We then headed over to the public library and checked out the exhibit of historic Bob memorabilia. The library also had maps of the Bob Dylan Walk. By the way, Hibbing’s downtown is very walkable. We checked on the impressive Androy Hotel, site of Bob’s Bar Mitzvah, and the spectacular 1923 Hibbing High School, just outside the central business district, from which Bob graduated, with 424 others, in 1959.
Then we did the shopping thing (passing by the Agudeth Achim Synagogue on the way) including Rupar Music (formerly Crippa Music) where Bob heard all the latest releases and I admired the guitars, and the St. Vincent de Paul, where we found some overalls for our youngest daughter. We were aided in our purchasing excursion by the Downtown Hibbing Shopping Guide, sponsored by the Downtown Merchants Association.
Then it was time for a late lunch. We, of course, ate at Zimmy’s, surrounded by images of Bob.
That’s only nine things; I had to be at a meeting the next morning and so our exploration was cut short. However, on the way out of town, we swung by North Hibbing and saw the mine that was once the location of the original town of Hibbing and Bob’s home. Then we bought gas and hit the highway.
So Hayes is right, it takes ten things, and enough vacation days, to get folks to spend the night. If you’ve got some ideas of things to be included in Northfield’s package, swing into the Historic Society and mention them to Hayes.
Tell him Ross sent you.
Steve Edwins, of the Historic Preservation Commission, and Hayes Scriven, of the Northfield Historical Society, quickly assembled a group of interested parties for a meeting this morning. The topic was the creation of a website, or at least a web presence, of what was referred to as a “Historic Walking Tour Podcast”.
The idea, continuing threads of 10 to 20 years of various discussions, was advanced as a result of one of the sessions at the recent Historic Preservation Conference. The specific inspiration was New Ulm’s historic tour.
In addition to Edwins and Scriven (and, of course, me), Joe Hargis of Carleton College, Kathy Feldbrugge of the Convention and Visitors Bureau, and Lynn Young of the Northfield Public Library participated, watching New Ulm’s show and voicing their enthusiasm for the piece. Representatives of St. Olaf College and the Arts and Culture Commission were invited but unable to attend on such short notice.

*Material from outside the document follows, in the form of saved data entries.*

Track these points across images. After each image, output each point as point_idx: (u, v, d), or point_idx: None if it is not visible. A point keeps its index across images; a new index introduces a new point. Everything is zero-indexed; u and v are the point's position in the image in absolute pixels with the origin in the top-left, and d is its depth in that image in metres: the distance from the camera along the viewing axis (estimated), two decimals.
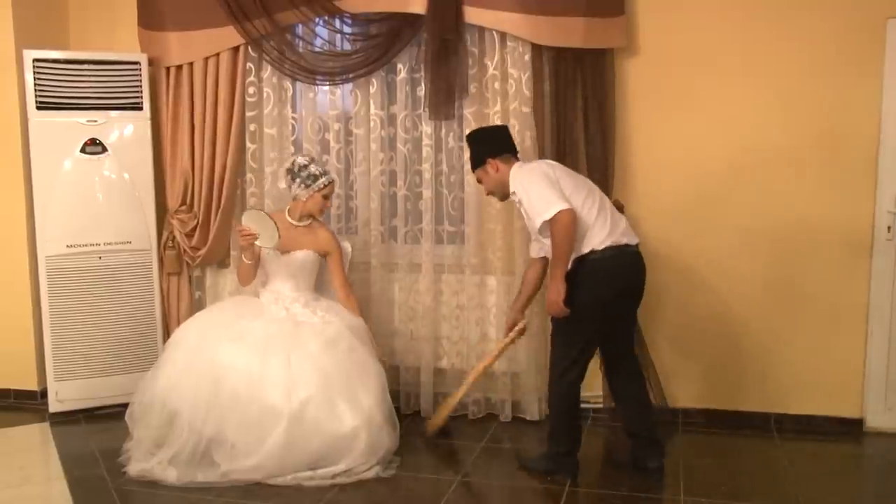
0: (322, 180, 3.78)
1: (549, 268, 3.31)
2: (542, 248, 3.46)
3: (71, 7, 4.63)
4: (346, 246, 4.11)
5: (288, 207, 3.89)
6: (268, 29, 4.11)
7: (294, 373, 3.41)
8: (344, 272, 3.94)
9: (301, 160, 3.82)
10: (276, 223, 3.67)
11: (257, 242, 3.68)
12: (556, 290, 3.21)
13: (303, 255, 3.79)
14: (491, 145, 3.52)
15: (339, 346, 3.57)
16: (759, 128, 3.89)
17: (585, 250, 3.27)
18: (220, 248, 4.41)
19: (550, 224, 3.20)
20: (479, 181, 3.60)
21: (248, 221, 3.69)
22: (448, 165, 4.16)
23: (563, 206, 3.18)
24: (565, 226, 3.18)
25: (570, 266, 3.27)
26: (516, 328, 3.67)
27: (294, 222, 3.85)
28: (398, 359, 4.26)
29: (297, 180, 3.78)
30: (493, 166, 3.48)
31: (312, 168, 3.79)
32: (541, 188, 3.26)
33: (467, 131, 3.80)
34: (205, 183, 4.31)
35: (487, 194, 3.64)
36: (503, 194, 3.53)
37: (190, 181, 4.35)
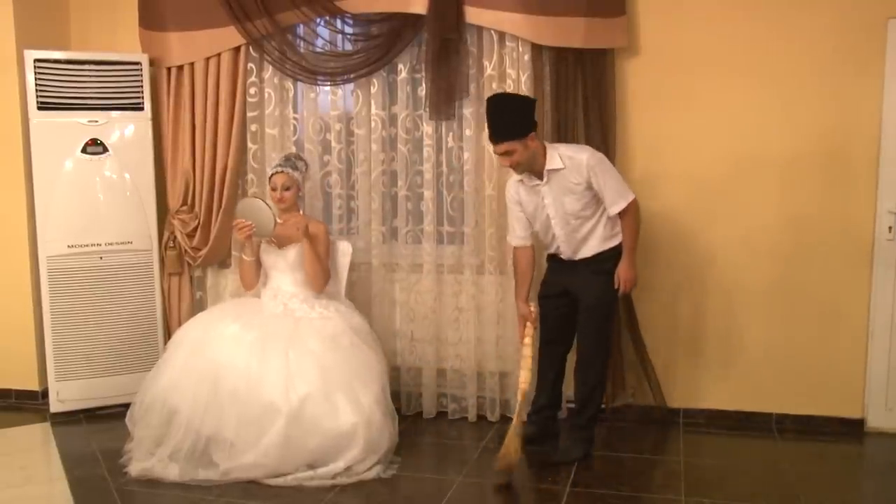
0: (269, 172, 3.88)
1: (624, 249, 3.53)
2: (527, 236, 3.65)
3: (72, 7, 4.63)
4: (347, 245, 4.12)
5: None
6: (269, 29, 4.12)
7: (293, 370, 3.43)
8: (319, 255, 3.81)
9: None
10: (270, 205, 3.73)
11: (256, 234, 3.71)
12: (634, 269, 3.53)
13: (297, 250, 3.81)
14: (533, 118, 3.46)
15: (339, 343, 3.59)
16: (759, 128, 3.89)
17: (619, 241, 3.57)
18: (221, 248, 4.41)
19: (627, 209, 3.47)
20: (508, 152, 3.38)
21: (241, 213, 3.74)
22: (448, 166, 4.16)
23: (633, 194, 3.50)
24: (639, 211, 3.53)
25: (600, 251, 3.55)
26: (532, 321, 3.64)
27: (281, 221, 3.87)
28: (399, 360, 4.26)
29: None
30: (532, 140, 3.41)
31: (273, 162, 3.89)
32: (617, 174, 3.51)
33: (497, 91, 3.73)
34: (206, 183, 4.32)
35: (510, 165, 3.44)
36: (529, 168, 3.46)
37: (191, 181, 4.36)
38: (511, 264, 3.82)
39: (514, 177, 3.61)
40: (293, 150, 4.30)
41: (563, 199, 3.47)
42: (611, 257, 3.54)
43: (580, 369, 3.66)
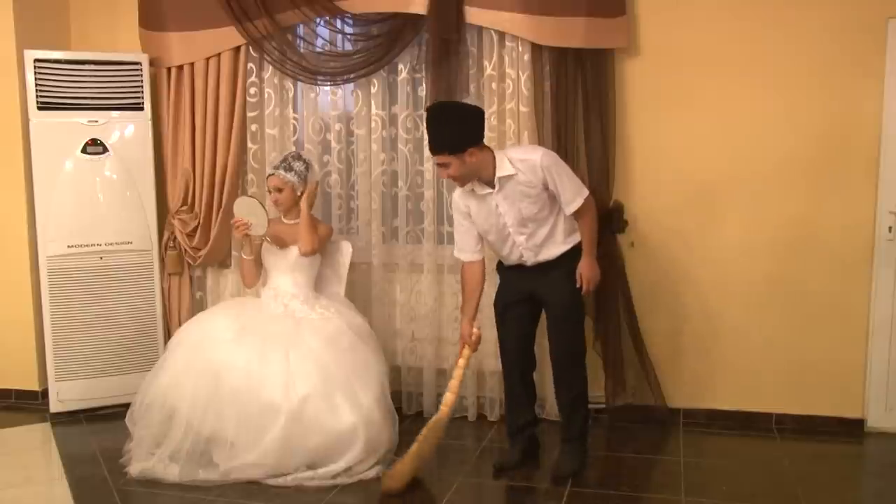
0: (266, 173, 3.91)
1: (584, 246, 3.40)
2: (478, 249, 3.47)
3: (72, 7, 4.63)
4: (347, 245, 4.12)
5: None
6: (269, 29, 4.12)
7: (293, 369, 3.43)
8: (314, 231, 3.82)
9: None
10: (264, 205, 3.76)
11: (251, 232, 3.74)
12: (596, 266, 3.42)
13: (297, 249, 3.81)
14: (476, 132, 3.30)
15: (339, 344, 3.59)
16: (759, 128, 3.89)
17: (579, 240, 3.45)
18: (221, 248, 4.41)
19: (584, 207, 3.34)
20: (444, 164, 3.26)
21: (239, 210, 3.76)
22: None
23: (587, 190, 3.39)
24: (594, 206, 3.40)
25: (564, 251, 3.41)
26: (471, 344, 3.45)
27: (288, 221, 3.89)
28: (399, 359, 4.26)
29: None
30: (471, 155, 3.24)
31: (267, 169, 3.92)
32: (571, 172, 3.38)
33: (435, 102, 3.57)
34: (206, 183, 4.32)
35: (447, 178, 3.34)
36: (470, 181, 3.33)
37: (191, 181, 4.36)
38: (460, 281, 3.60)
39: (459, 188, 3.44)
40: (293, 149, 4.30)
41: (520, 205, 3.31)
42: (575, 256, 3.40)
43: (559, 379, 3.48)
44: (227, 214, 4.27)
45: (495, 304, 3.58)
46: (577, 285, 3.39)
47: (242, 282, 3.97)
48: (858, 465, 3.81)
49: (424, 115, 3.33)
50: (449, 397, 3.42)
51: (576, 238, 3.42)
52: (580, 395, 3.49)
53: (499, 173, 3.29)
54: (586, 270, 3.38)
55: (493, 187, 3.32)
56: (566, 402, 3.49)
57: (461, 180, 3.33)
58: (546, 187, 3.30)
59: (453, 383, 3.43)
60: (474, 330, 3.46)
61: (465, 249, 3.49)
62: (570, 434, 3.50)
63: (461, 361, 3.45)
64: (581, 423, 3.50)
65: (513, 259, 3.46)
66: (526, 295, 3.47)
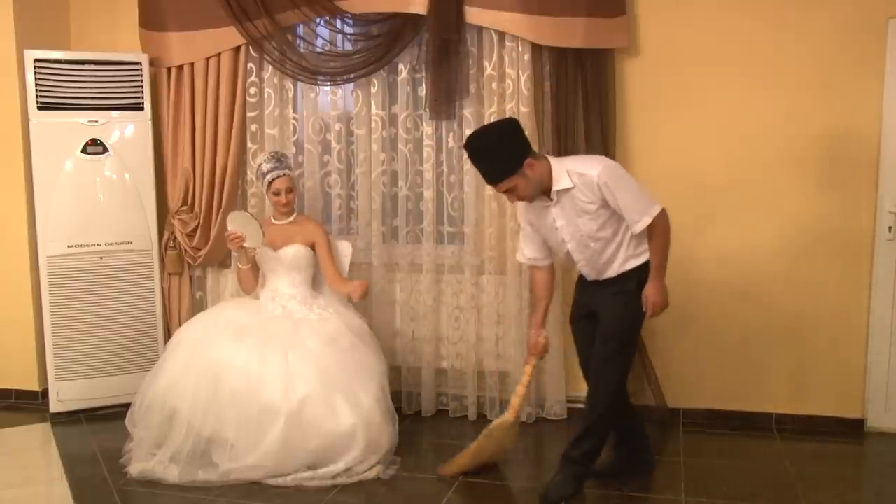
0: (268, 177, 3.84)
1: (651, 268, 3.12)
2: (539, 256, 3.33)
3: (72, 7, 4.64)
4: (347, 246, 4.12)
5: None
6: (269, 29, 4.12)
7: (292, 371, 3.43)
8: (334, 262, 3.87)
9: (259, 159, 3.91)
10: (257, 219, 3.76)
11: (245, 244, 3.74)
12: (664, 290, 3.12)
13: (293, 250, 3.82)
14: (523, 142, 3.07)
15: (339, 344, 3.59)
16: (759, 128, 3.89)
17: (645, 259, 3.19)
18: (221, 248, 4.40)
19: (654, 225, 3.06)
20: (511, 189, 3.06)
21: (232, 224, 3.76)
22: (448, 166, 4.16)
23: (660, 205, 3.09)
24: (668, 224, 3.10)
25: (623, 270, 3.16)
26: (540, 350, 3.37)
27: (279, 222, 3.90)
28: (400, 359, 4.26)
29: (259, 182, 3.94)
30: (530, 166, 3.03)
31: (264, 166, 3.87)
32: (635, 186, 3.09)
33: (469, 134, 3.20)
34: (206, 183, 4.32)
35: (519, 200, 3.14)
36: (536, 195, 3.12)
37: (191, 181, 4.36)
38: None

Edwins suggested that the power of New Ulm’s podcast was the linking of historic sites with heritage stories. In addition to bringing history to life, the stories offer another compelling reason to visit the featured community.
The group also explored related topics, including the need for a central and neutral portal with clear and appealing links to other sites, organized by interest areas such as arts and culture, economic development, history, and shopping. During the discussion, all the attendees voiced recognition of the effectiveness of enhancing text with images.
Everyone praised the New Ulm concept and offered their assistance to the Northfield initiative. Hayes is going to convene another, and larger, gathering in the near future, at which experienced potential resource people will present to the participants.